HARARE – Former Citizens Coalition for Change (CCC) leader Nelson Chamisa was Monday summoned before the Justice (rtd) Maphios Cheda led Harare City Commission of Inquiry where he denied issuing orders to the councillors in the opposition led local authority to regularise illegal settlements in the city.
Chamisa was summoned after he was name-dropped in an audio message by Councillor Blessing Duma who allegedly suggested some of the decisions regarding land in the city were executed on Chamisa’s directives.
The opposition politician distanced himself from any acts of corruption by councillors adding that his nemesis, President Emerson Mnangagwa should also be quizzed over the deals after Duma also mentioned the Zimbabwe incumbent as having condemned the corruption.
“It is not true in the sense that first of all when I listen there are two names that have been dropped in terms of their leadership roles, President Mnangagwa and President Chamisa and I hope that the Commission is also going to tell him to come,” Chamisa said.
The opposition politician also denied he interfered with council decisions.
He described Harare’s land scandal as acts of “tomfoolery and shenanigans” by councillors he claimed became disloyal to his leadership once they secured posts within the council on a party ticket.
“…But what I am aware of is that there is a lot of Tomfoolery and shenanigans within the context of local authorities,” Chamisa said, adding, “What bleeds my heart is the fact that each time councillors are elected on a party ticket, the moment they go into the council, they go bonkers, run amok, throw away all dictates of reason, throw away all dictates of allegiance and loyalty to the party .”

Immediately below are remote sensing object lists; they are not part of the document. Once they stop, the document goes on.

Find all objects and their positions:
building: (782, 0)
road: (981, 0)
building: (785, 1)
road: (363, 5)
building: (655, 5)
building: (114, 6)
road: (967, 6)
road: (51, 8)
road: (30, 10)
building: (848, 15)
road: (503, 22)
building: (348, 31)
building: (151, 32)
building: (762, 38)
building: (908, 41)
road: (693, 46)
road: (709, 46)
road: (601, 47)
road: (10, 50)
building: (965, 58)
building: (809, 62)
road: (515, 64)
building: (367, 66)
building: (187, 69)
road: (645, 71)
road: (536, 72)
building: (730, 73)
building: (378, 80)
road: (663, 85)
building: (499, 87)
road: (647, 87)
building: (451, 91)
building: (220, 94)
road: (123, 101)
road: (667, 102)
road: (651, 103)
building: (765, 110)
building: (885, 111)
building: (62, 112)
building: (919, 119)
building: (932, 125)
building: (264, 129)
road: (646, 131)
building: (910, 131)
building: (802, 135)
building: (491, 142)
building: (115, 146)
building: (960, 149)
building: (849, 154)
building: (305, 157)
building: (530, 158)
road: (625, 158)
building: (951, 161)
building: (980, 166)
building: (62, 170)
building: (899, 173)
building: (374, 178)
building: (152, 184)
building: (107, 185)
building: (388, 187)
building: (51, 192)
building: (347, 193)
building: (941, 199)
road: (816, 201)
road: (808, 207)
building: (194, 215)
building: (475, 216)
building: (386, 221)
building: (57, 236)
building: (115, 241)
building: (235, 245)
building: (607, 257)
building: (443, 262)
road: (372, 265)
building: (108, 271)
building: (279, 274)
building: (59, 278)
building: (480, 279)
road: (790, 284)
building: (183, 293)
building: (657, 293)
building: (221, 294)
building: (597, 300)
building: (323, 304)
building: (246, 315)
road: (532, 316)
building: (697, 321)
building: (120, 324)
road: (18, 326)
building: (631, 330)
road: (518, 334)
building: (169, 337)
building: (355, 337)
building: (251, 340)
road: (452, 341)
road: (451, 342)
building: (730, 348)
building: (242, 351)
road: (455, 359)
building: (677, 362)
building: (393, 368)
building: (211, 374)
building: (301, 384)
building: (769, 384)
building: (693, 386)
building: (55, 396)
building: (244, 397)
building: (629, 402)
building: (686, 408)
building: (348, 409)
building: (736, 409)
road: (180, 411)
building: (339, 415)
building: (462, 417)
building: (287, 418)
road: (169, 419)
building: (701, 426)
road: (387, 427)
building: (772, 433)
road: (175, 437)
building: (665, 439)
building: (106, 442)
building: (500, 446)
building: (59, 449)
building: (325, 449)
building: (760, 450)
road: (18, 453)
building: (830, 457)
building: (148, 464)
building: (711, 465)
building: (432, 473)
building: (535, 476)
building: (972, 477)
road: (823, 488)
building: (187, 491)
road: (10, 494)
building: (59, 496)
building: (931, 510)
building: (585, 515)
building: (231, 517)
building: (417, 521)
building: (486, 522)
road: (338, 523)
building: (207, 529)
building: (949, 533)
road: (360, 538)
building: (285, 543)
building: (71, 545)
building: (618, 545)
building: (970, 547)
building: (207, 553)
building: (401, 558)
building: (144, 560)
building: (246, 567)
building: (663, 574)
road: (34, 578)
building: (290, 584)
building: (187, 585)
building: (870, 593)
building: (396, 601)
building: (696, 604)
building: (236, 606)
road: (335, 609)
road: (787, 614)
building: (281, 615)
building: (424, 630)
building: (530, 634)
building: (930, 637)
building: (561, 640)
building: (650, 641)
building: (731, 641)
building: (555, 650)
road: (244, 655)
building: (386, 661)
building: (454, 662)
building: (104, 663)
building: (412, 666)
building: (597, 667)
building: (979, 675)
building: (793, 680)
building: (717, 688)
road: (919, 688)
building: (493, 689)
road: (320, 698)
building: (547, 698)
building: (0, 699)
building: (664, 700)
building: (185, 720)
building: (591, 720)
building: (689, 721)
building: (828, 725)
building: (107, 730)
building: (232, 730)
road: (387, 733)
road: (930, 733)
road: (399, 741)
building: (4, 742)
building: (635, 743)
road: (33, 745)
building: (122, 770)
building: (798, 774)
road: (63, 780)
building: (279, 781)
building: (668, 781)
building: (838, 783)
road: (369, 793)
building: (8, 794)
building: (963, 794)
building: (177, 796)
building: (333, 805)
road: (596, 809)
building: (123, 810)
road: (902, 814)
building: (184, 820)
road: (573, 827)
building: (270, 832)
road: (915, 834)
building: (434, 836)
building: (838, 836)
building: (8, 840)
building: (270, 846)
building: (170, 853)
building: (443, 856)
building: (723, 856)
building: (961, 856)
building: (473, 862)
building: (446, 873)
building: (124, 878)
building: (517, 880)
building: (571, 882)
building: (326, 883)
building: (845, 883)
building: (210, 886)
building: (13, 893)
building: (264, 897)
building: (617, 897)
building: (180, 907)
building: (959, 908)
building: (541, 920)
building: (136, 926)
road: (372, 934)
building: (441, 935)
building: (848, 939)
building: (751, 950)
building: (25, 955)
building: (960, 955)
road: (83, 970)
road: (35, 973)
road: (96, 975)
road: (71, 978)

Reacting to the summoning of his leader, one-time CCC spokesperson Ostallos Siziba railed against the Commission for alleged attempts to stampede Chamisa into the Harare land scandal.
He described the action as “the regime’s desperation to implicate President Chamisa on baseless, unfounded, frivolous and vexatious allegations”.
Siziba said the government should stop “prioritising theatrics” and start focussing its energies on “real issues such as solving the energy crisis, reindustrialising Zimbabwe and providing our people with basic services such as decent housing, clean water, streetlights and a robust public transport system”.
“This farcical inquiry is another example of misplaced priorities and we condemn it with the utmost contempt it deserves,” he said.
The Commission of Inquiry was installed by Mnangagwa to probe Harare City Council’s operations since 2017.
Harare is often described as a monumental crime scene after politically connected land barons have annexed tracts of land which they have sold away to unsuspecting home seekers while working in cahoots with corrupt councillors.
This has often ended in grief for buyers of land who find their homes destroyed on the orders of city authorities who accuse them of settling on illegal land.